Question

Can someone please explain to me why this limit doesn't exist?

Answer 1

\[\lim_{x \rightarrow \infty}(3x^2-1000x^2)\]

Answer 2

https://www.math.ucdavis.edu/~kouba/CalcOneDIRECTORY/liminfsol1directory/LimInfSol1.html#SOLUTION 5
Can someone look at this page^ and look at solution 3, and tell me if this is right?

Answer 3

at first simplify inside the limit.

Answer 4

you get -997x^2, correct?

Answer 5

then, when x -> - infinity
there is essentially no limit

Answer 6

\(\large\color{slate}{\displaystyle\lim_{x \rightarrow ~\infty}-997x^2=-\infty}\)

Answer 7

that means that limit does no exist.

Answer 8

because you can't get within (for example) 5 units from \(\large\color{slate}{\displaystyle-\infty}\)

Answer 9

I shared a link, do you mind checking it out? It says the limit goes to infinity.. Are they wrong?

Answer 10

for solution 3

Answer 11

when you have a limit = \(\large\color{slate}{\displaystyle\pm\infty}\) that means it does not exist

Answer 12

Ohh that makes so much more sense! So on an exam, if I have the limit goes to +/- infinity I should just right it 'does not exist'

Answer 13

Lets say
\(\large\color{slate}{\displaystyle\lim_{x \rightarrow ~\infty}f(x)=100}\)
there is a particular limit, it is 100.
and you can get some particular distance away from 100. (which is not true about +- infinity)

Answer 14

yes, for limit to exist, it has to approach a particular value.

> Work to do:
a - Answer these from the limit thread:
(i) What expression does simplifying inside the limit give?
(ii) Which solution on the linked page does the asker want someone to check?
(iii) In the example with f(x), what value does the limit equal?
b - Carry on the limit thread from the point where it stops.
The material that comes after has nothing to do with the limit thread.

> Data:
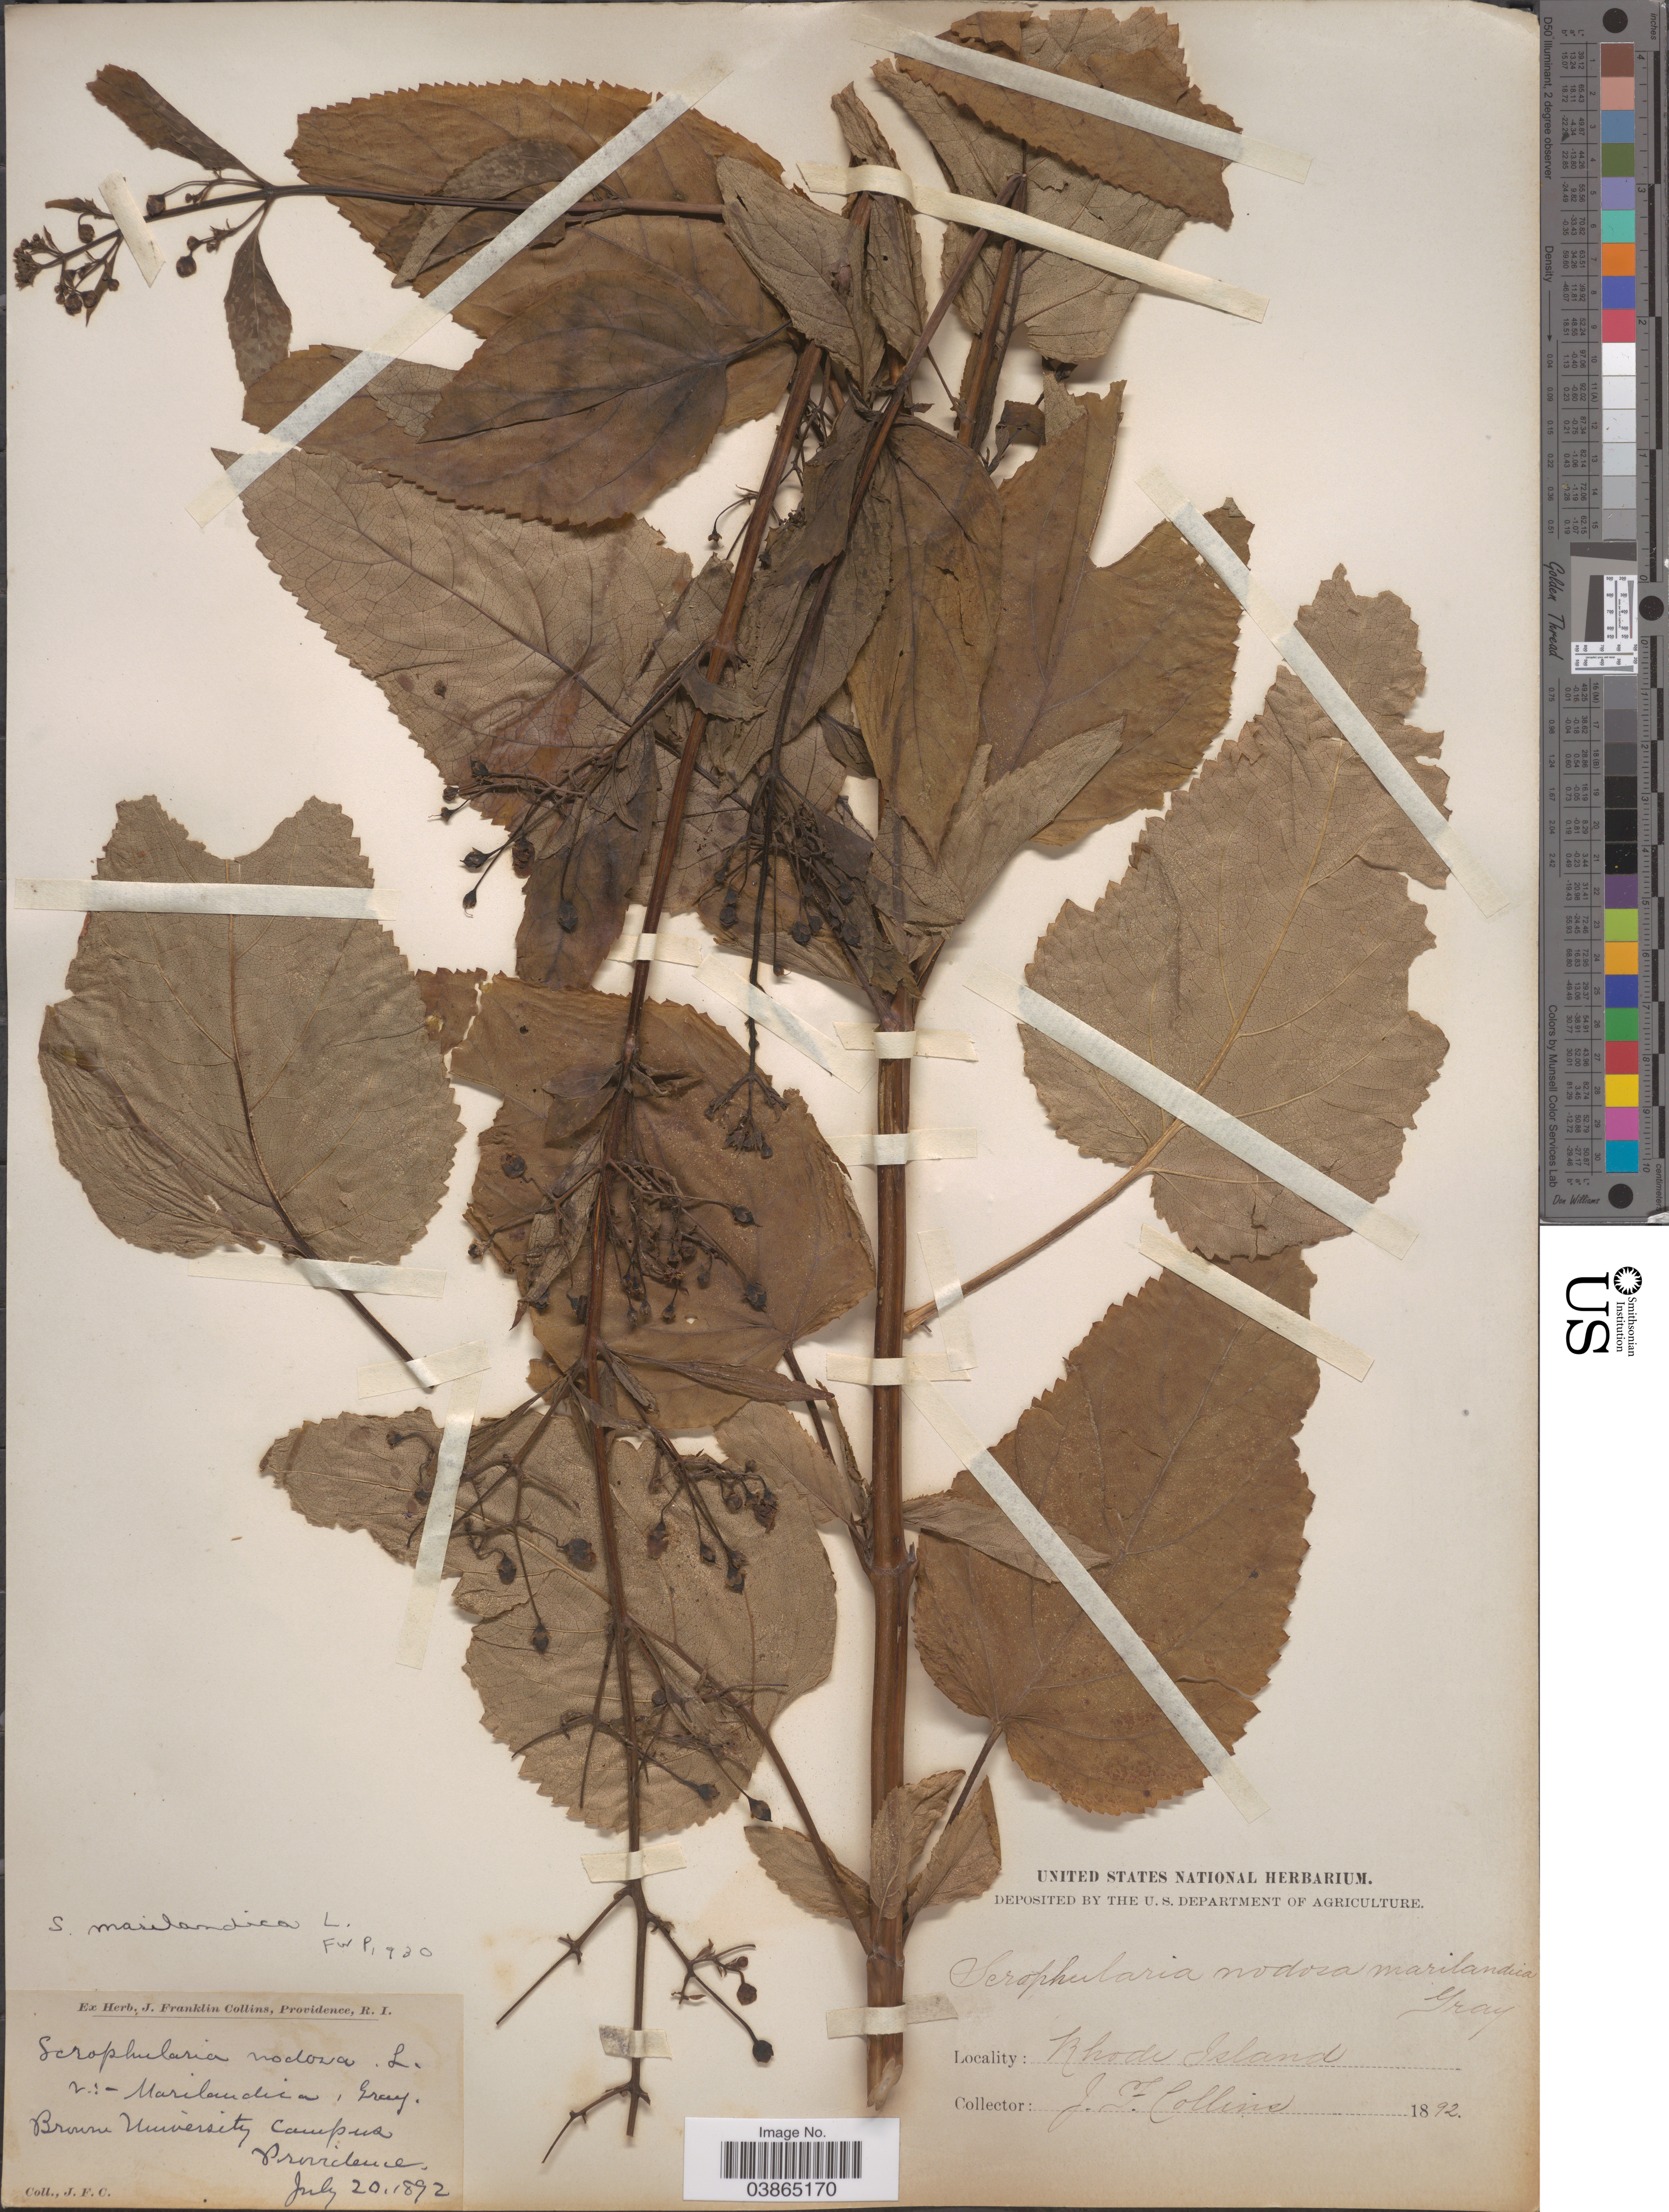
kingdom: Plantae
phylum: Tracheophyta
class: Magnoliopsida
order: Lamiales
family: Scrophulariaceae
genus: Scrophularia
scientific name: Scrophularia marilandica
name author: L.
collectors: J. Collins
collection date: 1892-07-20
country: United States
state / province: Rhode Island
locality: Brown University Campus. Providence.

> Solved tasks:
a -
(i) -997x^2
(ii) Solution 3
(iii) 100

b -
Answer 15

\(\large\color{slate}{\displaystyle\lim_{x \rightarrow ~\infty}f(x)=100}\) Exist, it is 100

\(\large\color{slate}{\displaystyle\lim_{x \rightarrow ~\infty}f(x)=\pm \infty }\) Does Not Exist

Answer 16

well, on the exam, say that it approaches infinity and therefore diverges (or therefore dies not exist)

Answer 17

Limit of a function means that as you look at the graph, "what does the graph look like it will reach". If you have an infinity anywhere in your answer. that means the limit does not exist.

Answer 18

you want to do some other limits together, as examples ?

Answer 19

Sorry I lost the connection. Yes I would greatly appreciate that. This is my second time taking this course.

Answer 20

\(\large\color{slate}{\displaystyle\lim_{x \rightarrow ~1^+}~\ln(x-1)}\)

Answer 21

how about this limit?

Answer 22

So ln(0)=DNE. Does it go to negative infinity?

Answer 23

it is not exactly ln(0), it is always a little greater than 0.

Answer 24

Can you tell me what is \(\large\color{slate}{\displaystyle\ln(0.1)}\) ?

Answer 25

what can you do to simplify it?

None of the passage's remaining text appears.